Each refugee receives an initial one time allotment of $925. These funds are referred to as Reception and Placement or RP money. Typically, this money is used to cover rental deposits and pro-rates, furnishing, initial food, utilities, and/or other items not donated by the local community to re-establish their new life. The money must be spent on their behalf or given to the refugee within 90 days of arrival.
In addition, refugees are eligible for Cash Assistance from the government or from the resettlement agency in the form of Match Grant. The refugee must apply for these benefits and meet an income and resource test to qualify for any assistance, just as U.S. applicants do. In addition, refugees must follow rules and guidelines to maintain these benefits. These responsibilities include actively seeking and maintaining employment.
Refugee resettlement is a program operated by the US government. Each year the President issues a Presidential Determination which establishes for the following year the number of refugees to be admitted and from which regions of the world. The U.S. Department of State along with the Department of Homeland Security, has a cooperative agreement with 9 resettlement agencies, some of which have religious affiliations but are not allowed to evangelize. Three of the 9 agencies have local affiliates here in Indianapolis, IN. These three national agencies are the United States Conference of Catholic Bishops (USCCB), which is Catholic Charities Indianapolis. The other two are Church World Service (CWS) and Episcopal Migration Ministries (EMM), which is Exodus.

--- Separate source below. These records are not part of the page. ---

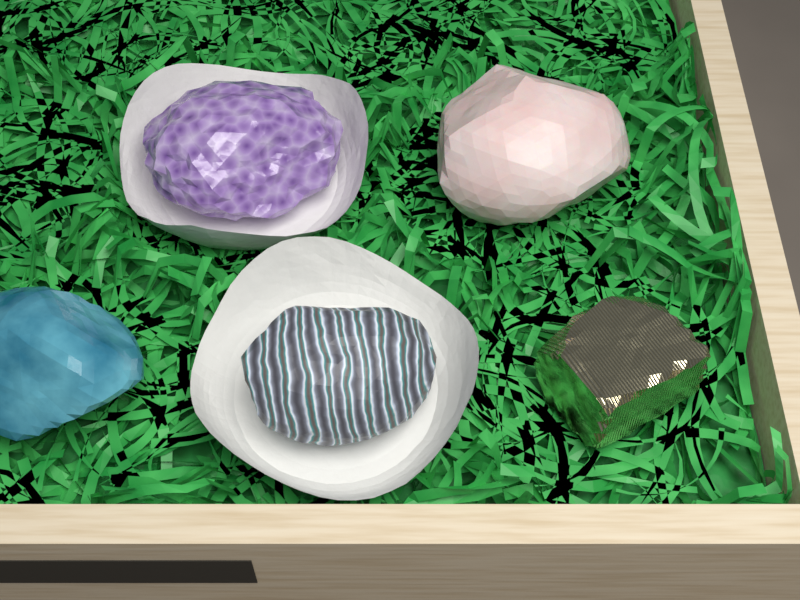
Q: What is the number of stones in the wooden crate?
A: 5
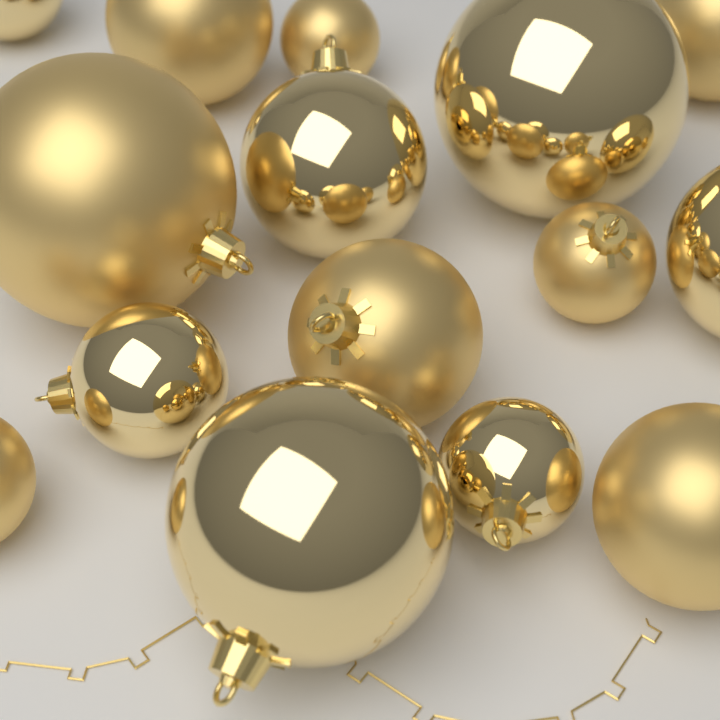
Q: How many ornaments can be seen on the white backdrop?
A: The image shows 15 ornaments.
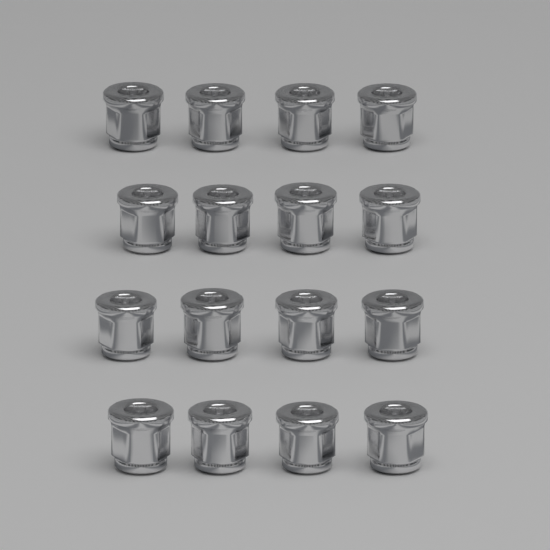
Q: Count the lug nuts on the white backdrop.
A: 16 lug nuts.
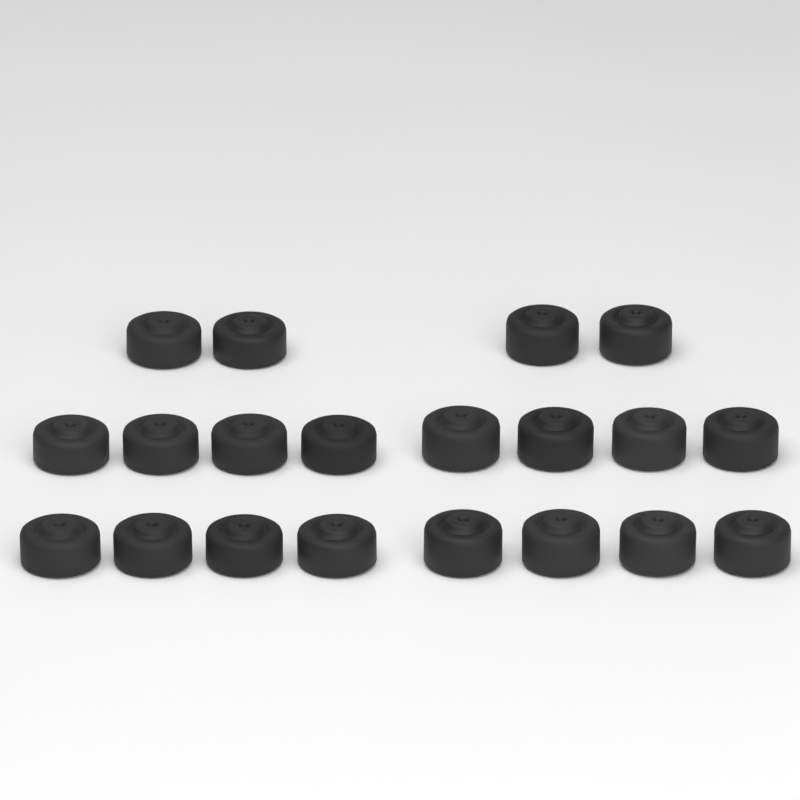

Refugees legally come, by invitation from the U.S. Government. Upon arrival, they receive employment authorization cards. Desiring to become self-sufficient, refugees must apply and compete for jobs. Refugees also make jobs. They open new businesses that employ refugees as well as others living in the community. Refugees bring new energy and creativity into U.S. communities. As part of their pursuit of living the American Dream, importance is placed on home ownership. To achieve this goal, they live within their means, working for years until they have saved enough money for a down payment on a home.